Data breach examples caused by shadow data
Shadow data can be your biggest vulnerability. In a lot of cases, this data is not used anymore. Forgotten about or not even visible or accessible to corporate IT teams. On the whole, the people in your organization who should know about these stores of data don’t know about them, leaving it open prey to cybercriminals.
In fact, most data breaches occur in shadow data environments.
Take for example the SEGA Europe data breach, where the massive gaming company inadvertently left users’ personal information publicly accessible on an Amazon Web Services S3 bucket.
The mishap allowed hackers and cybercriminals to dig into many of SEGA Europe’s cloud services and API keys to their instances of MailChimp and Steam, which provided full access to these services for anyone who found it.
Fortunately for SEGA, the joint efforts of SEGA’s internal security team and a team of external security researchers resulted in early discovery and containment of sensitive data.
How did this happen?

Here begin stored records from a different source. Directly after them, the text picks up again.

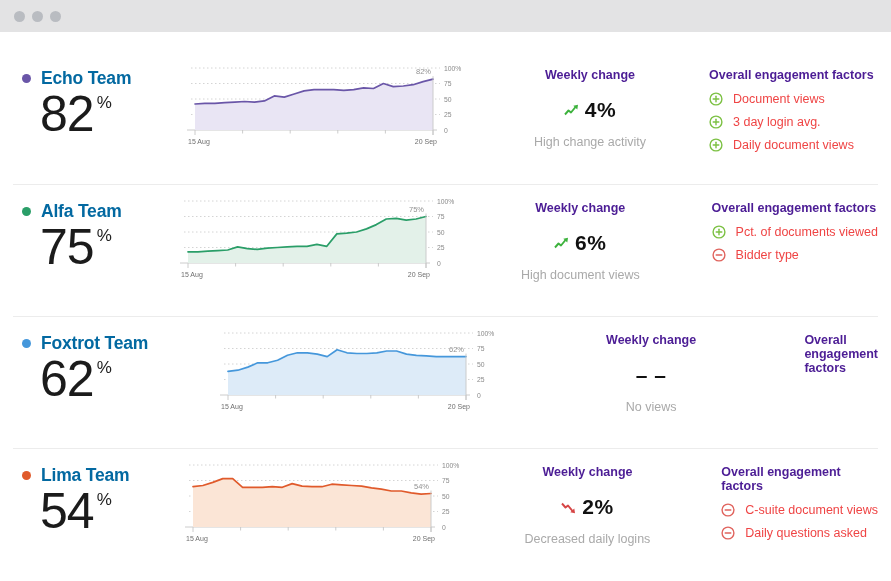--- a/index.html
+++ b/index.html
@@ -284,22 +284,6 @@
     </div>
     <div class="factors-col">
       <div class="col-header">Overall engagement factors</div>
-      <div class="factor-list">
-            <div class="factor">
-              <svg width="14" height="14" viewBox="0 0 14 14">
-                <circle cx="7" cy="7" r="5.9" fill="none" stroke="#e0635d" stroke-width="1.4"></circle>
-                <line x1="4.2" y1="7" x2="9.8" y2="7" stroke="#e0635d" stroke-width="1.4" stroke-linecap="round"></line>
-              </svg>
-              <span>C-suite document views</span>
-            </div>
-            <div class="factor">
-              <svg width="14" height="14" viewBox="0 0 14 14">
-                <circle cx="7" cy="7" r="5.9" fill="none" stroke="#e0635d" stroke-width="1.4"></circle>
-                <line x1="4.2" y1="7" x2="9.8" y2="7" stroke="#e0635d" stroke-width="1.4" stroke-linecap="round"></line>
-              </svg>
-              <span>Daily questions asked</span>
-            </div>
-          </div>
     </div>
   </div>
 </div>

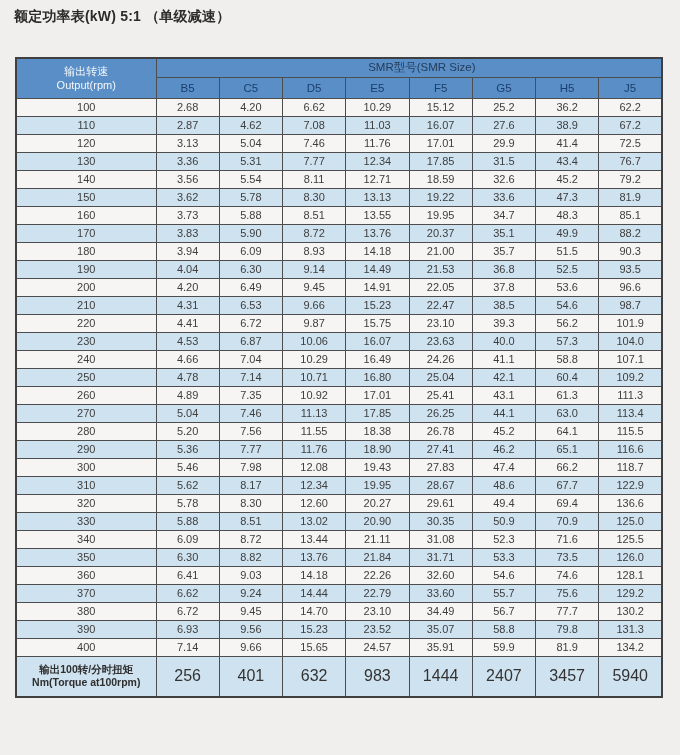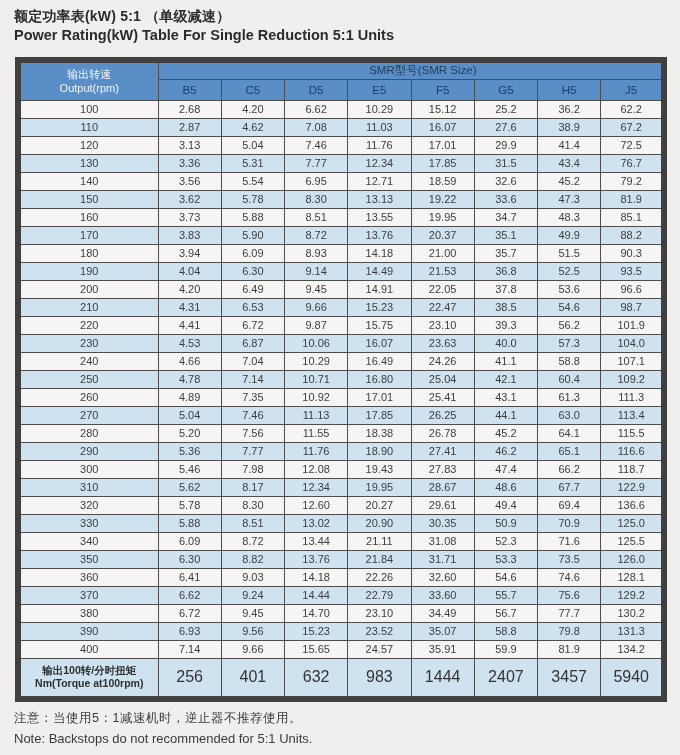--- a/index.html
+++ b/index.html
@@ -106,7 +106,6 @@
 <div class="page">
 
   <div class="title-zh">额定功率表(kW) 5:1 （单级减速）</div>
-  <div class="title-en">Power Rating(kW) Table For Single Reduction 5:1 Units</div>
 
   <table class="power-table">
     <colgroup>

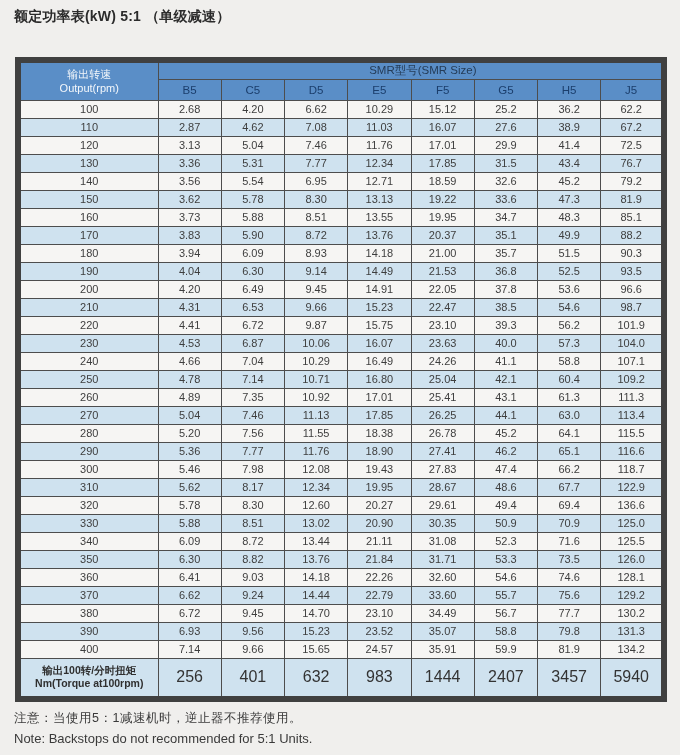--- a/index.html
+++ b/index.html
@@ -33,7 +33,7 @@
     width: 646px;
     border-collapse: collapse;
     table-layout: fixed;
-    border: 6px solid #404040;
+    border: 2px solid #404040;
     background: #f6f5f3;
   }
   table.power-table th, table.power-table td {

Shadow data. Someone inadvertently stored secure, sensitive files in a publicly accessible AWS S3 bucket and didn’t realize the extent of vulnerability. It is quite easy to misconfigure an Amazon AWS bucket, and that little mistake could have cost the company irreparable damage.
X/Twitter also experienced something quite similar where, a ‘glitch’ caused users' personal information and passwords to be stored in a readable text format on their internal system, rather than disguised by their process known as “hashing”.

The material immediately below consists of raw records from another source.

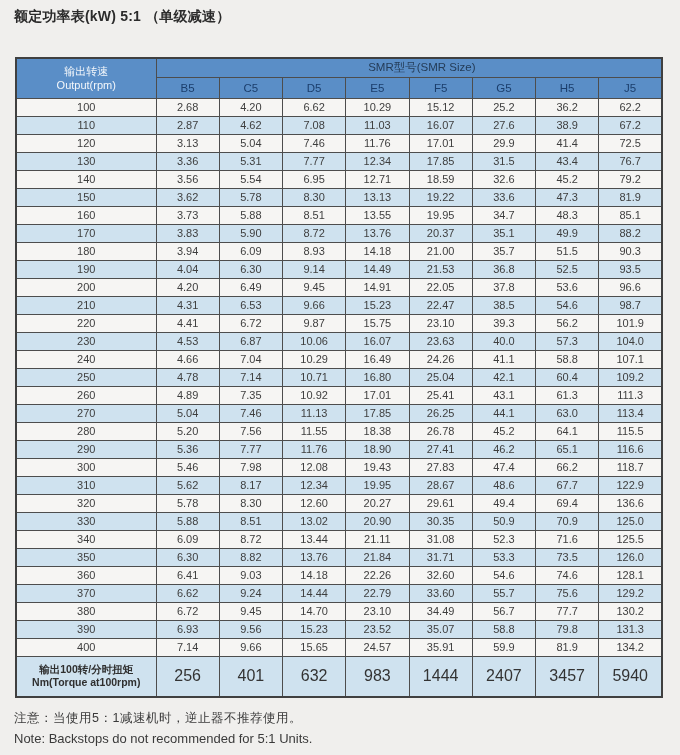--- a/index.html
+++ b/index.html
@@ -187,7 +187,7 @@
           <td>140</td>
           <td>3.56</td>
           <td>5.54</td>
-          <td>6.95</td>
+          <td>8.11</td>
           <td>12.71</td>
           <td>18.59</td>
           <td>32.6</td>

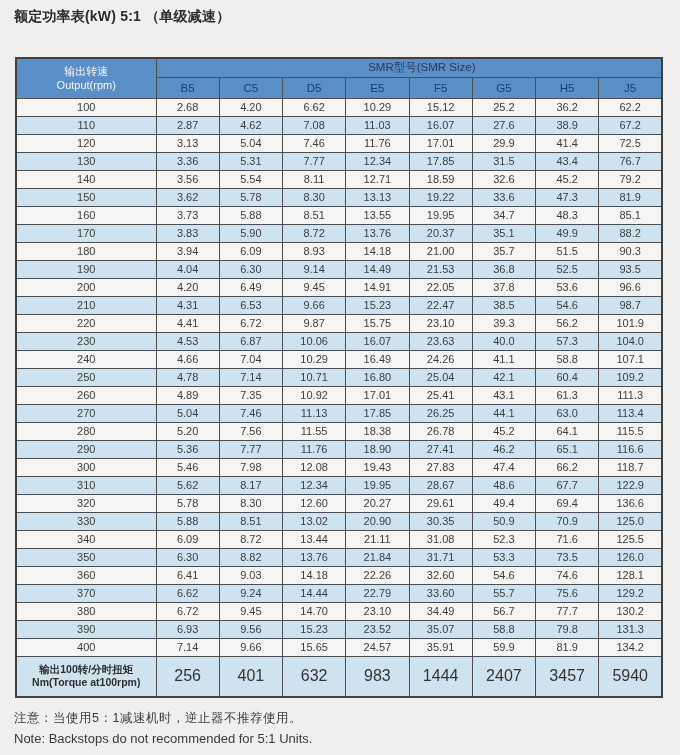--- a/index.html
+++ b/index.html
@@ -494,10 +494,6 @@
       </tbody>
   </table>
 
-  <div class="notes">
-    <div class="note-zh">注意：当使用5：1减速机时，逆止器不推荐使用。</div>
-    <div class="note-en">Note: Backstops do not recommended for 5:1 Units.</div>
-  </div>
 
 </div>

The mishap caused embarrassment and scrutiny for X. The major social platform had to publicly urge its more than 330 million users to change their passwords.
For many organizations, a simple breach of one of their shadow data environments could be crippling.
How to discover, monitor and minimize the risks of shadow data
Unmanaged data stores inevitably occur. Shadow data occurs. It’s unintentional, and it’s a normal byproduct of an organization moving at the pace of the cloud. But there are ways to ensure you’re protected and have the proper visibility into every place your data may live.
Continuous Monitoring
Catalog Data: Relationships, Flows & Dependencies
Data Hygiene
Proactive Data Protection
Cloud-native monitoring solutions built in the cloud, for the cloud now exist to combat shadow data and allow data protection teams to move at the speed of the cloud. These cloud data security solutions must Discover and Classify continuously for complete visibility; Secure and Control to improve risk posture and Detect Leaks; and Remediate without interrupting data flow.
As you evaluate solutions to protect your sensitive cloud data, ensure you have a platform that can scan your entire cloud account and automatically detect all data stores and assets, not just the known ones. Ensure that once data is scanned, the solution can categorize and classify the data, maintaining a cloud datastore framework that allows you to prioritize and manage all of your assets effectively.
Having full data observability lets you understand where your shadow data stores are and who owns them. Doing so leads to a secure environment, faster, smarter decision-making across the enterprise, and the ability to thrive in a fast-moving, cloud-first world.